Instrucción de trabajo: Continúa el texto sobre Alfred Binet y el origen del primer test de inteligencia a partir de su última oración.

A principios del siglo XX, tras universalizarse en Francia la escolarización infantil, el profesor Alfred Binet se planteó que era necesaria una herramienta para poder comprender las necesidades específicas de cada persona. Una buena parte del alumnado aprendía y evolucionaba correctamente con el modelo básico de educación, pero había otra parte que, por disparidades de origen social, por problemas idiomáticos, por situaciones familiares difíciles, incluso por características específicas de cada niño, requerían una atención más personalizada a fin de que pudieran aprovechar esa educación. En esos años se barajaban ideas que hoy se nos antojan ridículas, como la forma y tamaño de la cabeza, la proporción corporal, la expresión del rostro o el color de la piel para prejuzgar la inteligencia de las personas. Binet opinaba que eso sólo eran ideas discriminatorias y que se necesitaba un baremo intelectual, no físico. Aunque era consciente de que la inteligencia es un conjunto muy complejo de características, y eso implicaba que cualquier herramienta que desarrollara sólo mediría algunas de ellas, logró poner a punto lo que se llamó posteriormente el cuestionario Binet-Simon, el primer test de inteligencia del mundo. Claro que en esos años no se usaban conceptos como Coeficiente Intelectual, sino el de edad mental.

Registros extraídos:

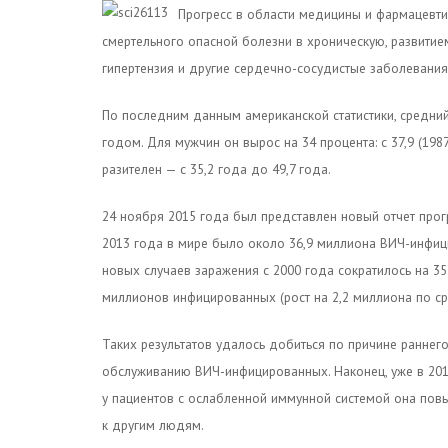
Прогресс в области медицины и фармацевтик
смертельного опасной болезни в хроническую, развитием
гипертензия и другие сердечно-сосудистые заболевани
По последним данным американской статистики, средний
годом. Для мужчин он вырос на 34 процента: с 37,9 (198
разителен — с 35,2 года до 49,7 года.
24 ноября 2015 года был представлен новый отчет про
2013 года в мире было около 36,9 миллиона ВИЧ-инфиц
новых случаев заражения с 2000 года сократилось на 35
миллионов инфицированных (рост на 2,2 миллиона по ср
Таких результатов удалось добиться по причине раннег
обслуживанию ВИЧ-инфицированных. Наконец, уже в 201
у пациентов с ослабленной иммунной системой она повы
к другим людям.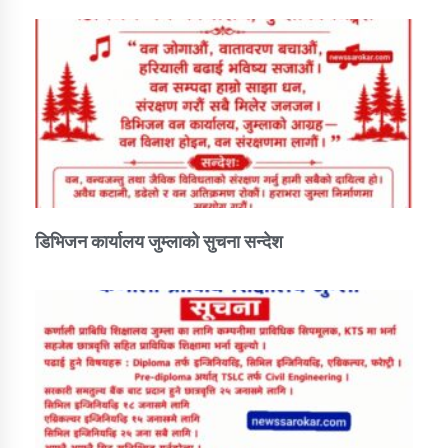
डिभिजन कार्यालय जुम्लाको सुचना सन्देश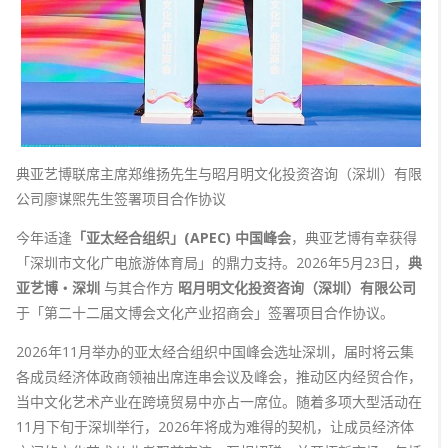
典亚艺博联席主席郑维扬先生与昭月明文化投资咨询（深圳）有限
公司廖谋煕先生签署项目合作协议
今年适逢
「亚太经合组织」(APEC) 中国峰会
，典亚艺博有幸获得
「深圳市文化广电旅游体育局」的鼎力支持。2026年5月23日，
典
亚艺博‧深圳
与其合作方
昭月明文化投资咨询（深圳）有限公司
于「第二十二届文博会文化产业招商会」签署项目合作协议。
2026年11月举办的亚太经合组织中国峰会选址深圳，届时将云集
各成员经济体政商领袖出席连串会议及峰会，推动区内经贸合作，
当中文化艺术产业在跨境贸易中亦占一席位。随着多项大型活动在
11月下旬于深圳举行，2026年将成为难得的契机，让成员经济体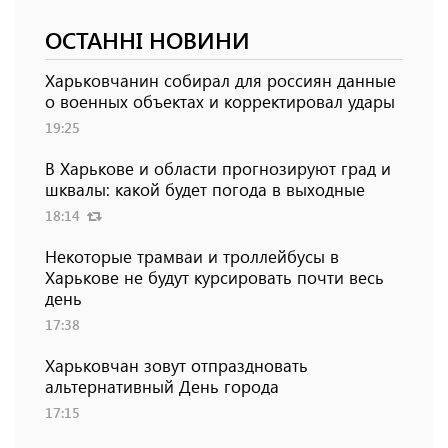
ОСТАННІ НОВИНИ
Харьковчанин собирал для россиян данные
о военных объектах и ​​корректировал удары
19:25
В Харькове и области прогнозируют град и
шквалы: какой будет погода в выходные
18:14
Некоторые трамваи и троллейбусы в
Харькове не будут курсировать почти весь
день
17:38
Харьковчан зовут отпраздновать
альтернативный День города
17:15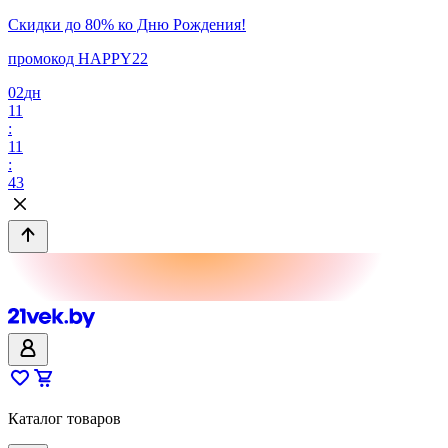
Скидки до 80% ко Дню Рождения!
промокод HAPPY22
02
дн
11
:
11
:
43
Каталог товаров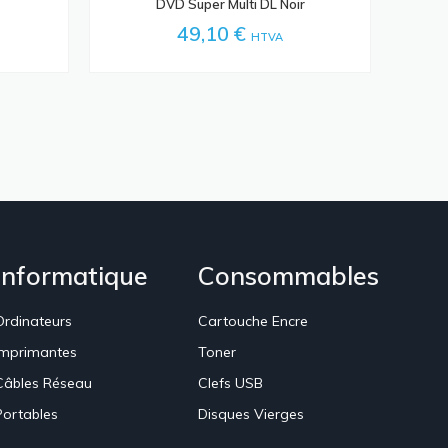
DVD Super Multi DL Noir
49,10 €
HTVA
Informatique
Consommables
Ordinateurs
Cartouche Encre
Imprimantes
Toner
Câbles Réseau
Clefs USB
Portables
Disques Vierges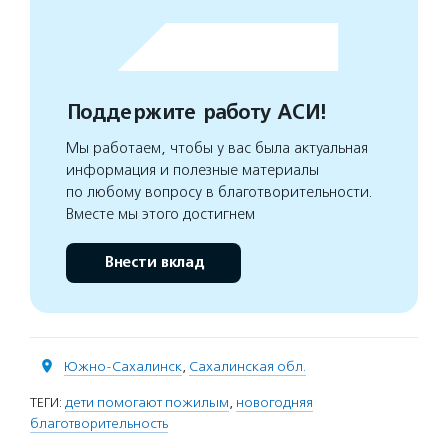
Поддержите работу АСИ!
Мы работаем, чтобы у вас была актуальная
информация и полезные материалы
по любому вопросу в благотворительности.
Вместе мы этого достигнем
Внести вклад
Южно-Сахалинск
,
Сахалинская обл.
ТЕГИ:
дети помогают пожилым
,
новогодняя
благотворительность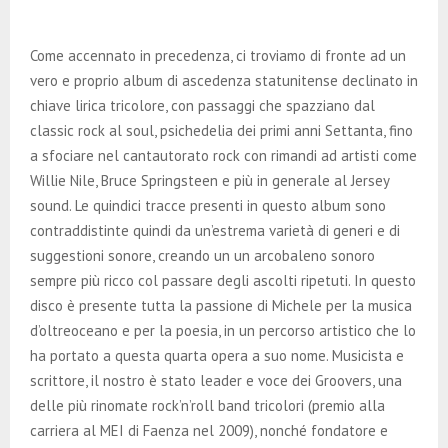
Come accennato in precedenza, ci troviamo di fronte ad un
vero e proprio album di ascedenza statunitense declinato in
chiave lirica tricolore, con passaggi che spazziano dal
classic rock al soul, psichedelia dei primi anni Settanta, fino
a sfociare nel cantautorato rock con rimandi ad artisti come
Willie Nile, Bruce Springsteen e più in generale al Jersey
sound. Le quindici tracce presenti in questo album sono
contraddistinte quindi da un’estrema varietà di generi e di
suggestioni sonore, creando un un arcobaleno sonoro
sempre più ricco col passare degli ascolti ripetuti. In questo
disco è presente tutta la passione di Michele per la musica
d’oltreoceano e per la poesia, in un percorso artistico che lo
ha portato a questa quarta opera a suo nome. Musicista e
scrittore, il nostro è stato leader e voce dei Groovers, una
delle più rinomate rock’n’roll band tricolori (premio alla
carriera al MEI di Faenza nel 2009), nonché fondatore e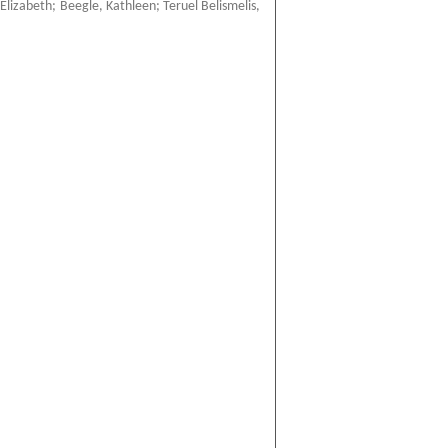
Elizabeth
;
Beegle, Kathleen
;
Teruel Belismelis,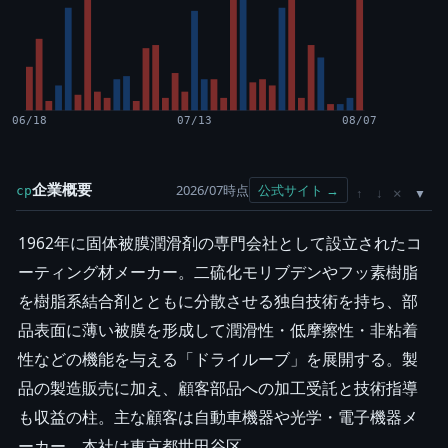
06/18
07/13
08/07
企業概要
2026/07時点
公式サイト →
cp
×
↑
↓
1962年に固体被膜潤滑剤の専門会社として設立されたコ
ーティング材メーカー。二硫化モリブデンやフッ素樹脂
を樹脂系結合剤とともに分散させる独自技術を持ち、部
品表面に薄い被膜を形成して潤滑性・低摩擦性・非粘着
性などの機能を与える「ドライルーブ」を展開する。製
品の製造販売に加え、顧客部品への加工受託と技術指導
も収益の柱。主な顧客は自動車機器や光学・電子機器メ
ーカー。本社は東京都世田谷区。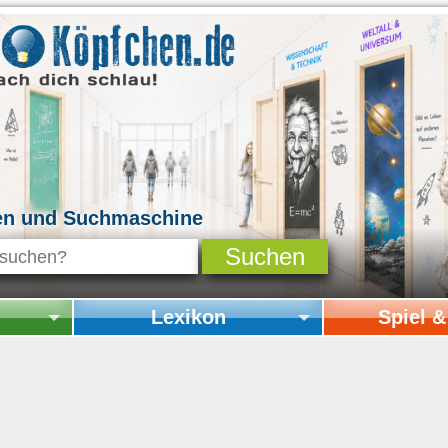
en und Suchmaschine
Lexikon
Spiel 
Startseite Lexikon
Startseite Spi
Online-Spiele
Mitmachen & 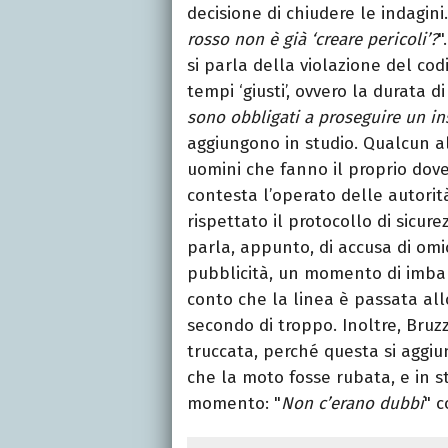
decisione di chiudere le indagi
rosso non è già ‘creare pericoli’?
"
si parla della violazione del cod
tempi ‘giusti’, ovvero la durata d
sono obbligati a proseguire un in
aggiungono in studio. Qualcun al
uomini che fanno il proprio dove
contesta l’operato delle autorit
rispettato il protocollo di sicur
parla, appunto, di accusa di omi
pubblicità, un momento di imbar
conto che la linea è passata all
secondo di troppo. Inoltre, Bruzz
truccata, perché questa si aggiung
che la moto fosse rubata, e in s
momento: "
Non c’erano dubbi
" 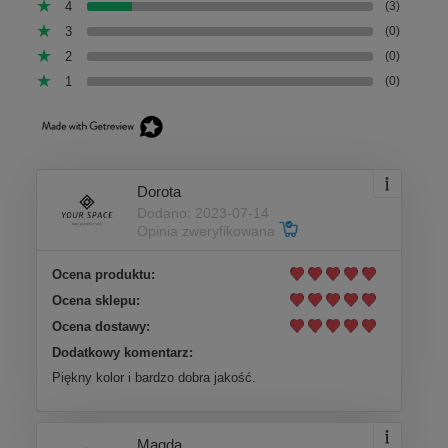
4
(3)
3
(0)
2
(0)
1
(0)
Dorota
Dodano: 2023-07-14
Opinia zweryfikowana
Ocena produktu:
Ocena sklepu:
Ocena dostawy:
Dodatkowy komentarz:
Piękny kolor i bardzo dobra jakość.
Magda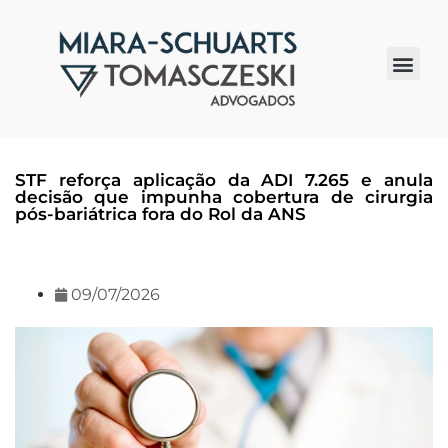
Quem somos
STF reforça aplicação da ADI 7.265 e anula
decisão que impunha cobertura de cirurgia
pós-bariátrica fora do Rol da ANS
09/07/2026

Respuesta del ejercicio:
Con su cuestionario, Binet podía identificar a los alumnos a los que debía prestar más atención y apoyo, pero era consciente, y alertó, de que un mal uso de su herramienta podía llevar a una discriminación de los alumnos con problemas. Eso es lo que sucedió: en vez de dedicar más recursos a quienes los necesitaban, se empezó a dejar de lado a los niños y niñas que, en los resultados del test, eran catalogados como débiles mentales.

Estos planteamientos cayeron en medio de las ideas sobre eugenesia que proliferaban en la primera mitad del siglo XX, formando un caldo de cultivo perfecto para convertir la medición de la inteligencia en una excusa con patina científica para justificar cualquier política segregacionista. En Francia, se empezó a tildar de nidos de idiocia a determinadas regiones periféricas, como Calais, señalando que el rendimiento escolar de sus niños era inferior al de otras regiones. El hecho de que el habla de esas zonas fuera diferente al francés oficial en el que se impartían las clases nunca fue tenido en cuenta, como no se tenían en cuenta las condiciones sociales, económicas y familiares de los niños. Los palurdos eran tontos, luego probablemente eran palurdos porque eran tontos.

En EEUU, en los años 20, se demostró que la población de color era más y más estúpida a medida que se viajaba a los estados del Sur. En vez de plantearse si las infames condiciones de vida en la que se mantenía a esa población, incluyendo unas tasas brutales de analfabetismo, influían en los resultados, se concluyó que los negros inteligentes tendían a viajar hacia los estados del norte, buscando climas más templados. También se aplicaron durante los años 30 los tests a los inmigrantes que venían de Europa, para evitar una contaminación por parte de gentes demasiado incapaces. Nada sorprendentemente, resultó que los más inteligentes eran los inmigrantes de origen anglosajón, germano o nórdico, mientras que húngaros, polacos, italianos, griegos y, por supuesto, judíos de cualquier nacionalidad, eran retrasados.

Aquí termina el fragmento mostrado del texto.